Present the lines below as a numbered list, omitting blank lines and leaving the pictures out.

Materials provided ->
• • • •
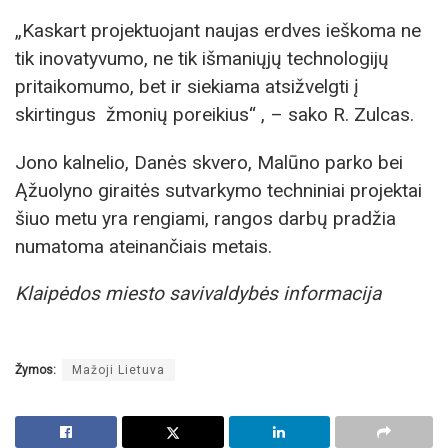
„Kaskart projektuojant naujas erdves ieškoma ne
tik inovatyvumo, ne tik išmaniųjų technologijų
pritaikomumo, bet ir siekiama atsižvelgti į
skirtingus žmonių poreikius“ , – sako R. Zulcas.
Jono kalnelio, Danės skvero, Malūno parko bei
Ąžuolyno giraitės sutvarkymo techniniai projektai
šiuo metu yra rengiami, rangos darbų pradžia
numatoma ateinančiais metais.
Klaipėdos miesto savivaldybės informacija
Žymos:
Mažoji Lietuva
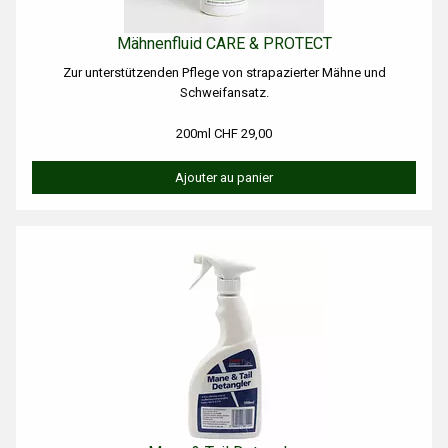
Mähnenfluid CARE & PROTECT
Zur unterstützenden Pflege von strapazierter Mähne und
Schweifansatz.
200ml CHF 29,00
Ajouter au panier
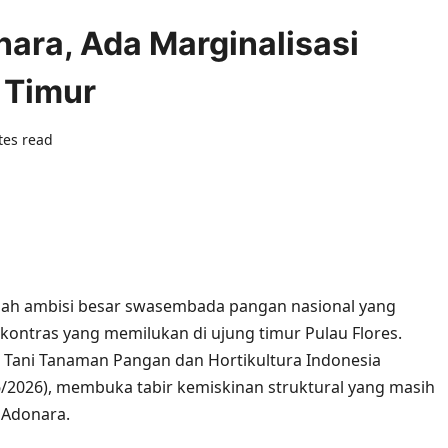
nara, Ada Marginalisasi
 Timur
tes read
0 comments
gah ambisi besar swasembada pangan nasional yang
ontras yang memilukan di ujung timur Pulau Flores.
Tani Tanaman Pangan dan Hortikultura Indonesia
/2026), membuka tabir kemiskinan struktural yang masih
 Adonara.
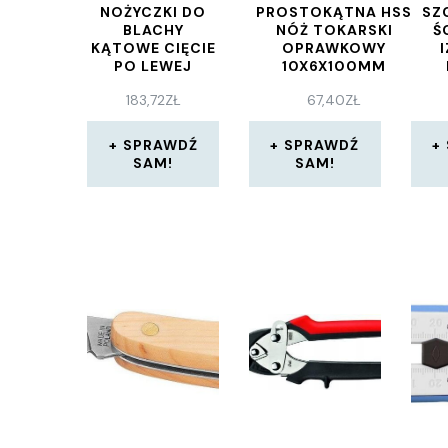
NOŻYCZKI DO
PROSTOKĄTNA HSS
SZ
BLACHY
NÓŻ TOKARSKI
Ś
KĄTOWE CIĘCIE
OPRAWKOWY
PO LEWEJ
10X6X100MM
STRONIE
C1006160SW7M
EL
183,72
ZŁ
67,40
ZŁ
ROZMIAR
STALKA_C_1006_160
145
250MM
KOL
SPRAWDŹ
SPRAWDŹ
SAM!
SAM!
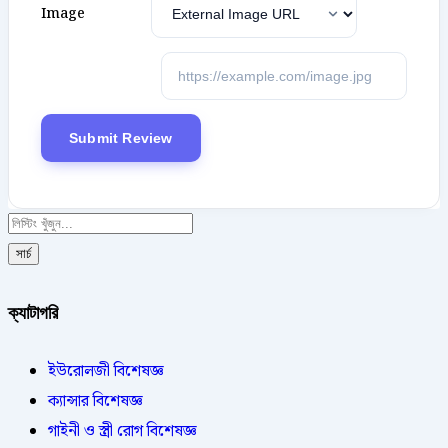
Image
সার্চ
ক্যাটাগরি
ইউরোলজী বিশেষজ্ঞ
ক্যান্সার বিশেষজ্ঞ
গাইনী ও স্ত্রী রোগ বিশেষজ্ঞ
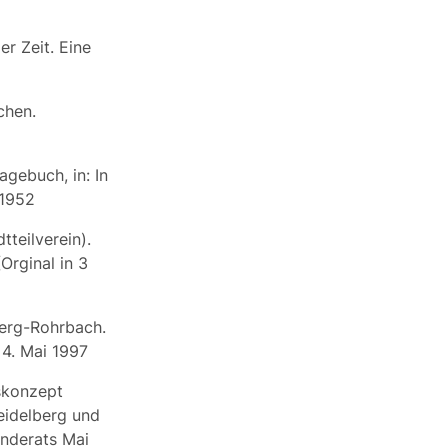
r Zeit. Eine
chen.
agebuch, in: In
/1952
teilverein).
Orginal in 3
berg-Rohrbach.
 4. Mai 1997
skonzept
eidelberg und
nderats Mai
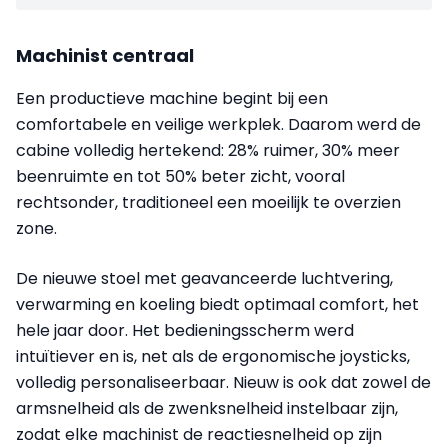
Machinist centraal
Een productieve machine begint bij een
comfortabele en veilige werkplek. Daarom werd de
cabine volledig hertekend: 28% ruimer, 30% meer
beenruimte en tot 50% beter zicht, vooral
rechtsonder, traditioneel een moeilijk te overzien
zone.
De nieuwe stoel met geavanceerde luchtvering,
verwarming en koeling biedt optimaal comfort, het
hele jaar door. Het bedieningsscherm werd
intuïtiever en is, net als de ergonomische joysticks,
volledig personaliseerbaar. Nieuw is ook dat zowel de
armsnelheid als de zwenksnelheid instelbaar zijn,
zodat elke machinist de reactiesnelheid op zijn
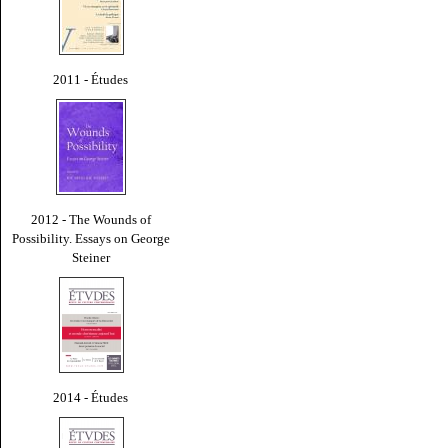
2011 - Études
2012 - The Wounds of
Possibility. Essays on George
Steiner
2014 - Études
• • • •
Exercise result ->
1. „Kaskart projektuojant naujas erdves ieškoma ne
2. tik inovatyvumo, ne tik išmaniųjų technologijų
3. pritaikomumo, bet ir siekiama atsižvelgti į
4. skirtingus žmonių poreikius“ , – sako R. Zulcas.
5. Jono kalnelio, Danės skvero, Malūno parko bei
6. Ąžuolyno giraitės sutvarkymo techniniai projektai
7. šiuo metu yra rengiami, rangos darbų pradžia
8. numatoma ateinančiais metais.
9. Klaipėdos miesto savivaldybės informacija
10. Žymos:
11. Mažoji Lietuva
12. Mähnenfluid CARE & PROTECT
13. Zur unterstützenden Pflege von strapazierter Mähne und
14. Schweifansatz.
15. 200ml CHF 29,00
16. Ajouter au panier
17. nara, Ada Marginalisasi
18.  Timur
19. tes read
20. 0 comments
21. gah ambisi besar swasembada pangan nasional yang
22. ontras yang memilukan di ujung timur Pulau Flores.
23. Tani Tanaman Pangan dan Hortikultura Indonesia
24. /2026), membuka tabir kemiskinan struktural yang masih
25.  Adonara.
26. NOŻYCZKI DO
27. PROSTOKĄTNA HSS
28. SZ
29. BLACHY
30. NÓŻ TOKARSKI
31. Ś
32. KĄTOWE CIĘCIE
33. OPRAWKOWY
34. PO LEWEJ
35. 10X6X100MM
36. STRONIE
37. C1006160SW7M
38. EL
39. 183,72
40. ZŁ
41. 67,40
42. ZŁ
43. ROZMIAR
44. STALKA_C_1006_160
45. 145
46. 250MM
47. KOL
48. SPRAWDŹ
49. SPRAWDŹ
50. SAM!
51. SAM!
52. Image
53. সার্চ
54. ক্যাটাগরি
55. ইউরোলজী বিশেষজ্ঞ
56. ক্যান্সার বিশেষজ্ঞ
57. গাইনী ও স্ত্রী রোগ বিশেষজ্ঞ
58. r Zeit. Eine
59. chen.
60. agebuch, in: In
61. /1952
62. teilverein).
63. Orginal in 3
64. berg-Rohrbach.
65.  4. Mai 1997
66. skonzept
67. eidelberg und
68. nderats Mai
69. Machinist centraal
70. Een productieve machine begint bij een
71. comfortabele en veilige werkplek. Daarom werd de
72. cabine volledig hertekend: 28% ruimer, 30% meer
73. beenruimte en tot 50% beter zicht, vooral
74. rechtsonder, traditioneel een moeilijk te overzien
75. zone.
76. De nieuwe stoel met geavanceerde luchtvering,
77. verwarming en koeling biedt optimaal comfort, het
78. hele jaar door. Het bedieningsscherm werd
79. intuïtiever en is, net als de ergonomische joysticks,
80. volledig personaliseerbaar. Nieuw is ook dat zowel de
81. armsnelheid als de zwenksnelheid instelbaar zijn,
82. zodat elke machinist de reactiesnelheid op zijn
83. 2011 - Études
84. 2012 - The Wounds of
85. Possibility. Essays on George
86. Steiner
87. 2014 - Études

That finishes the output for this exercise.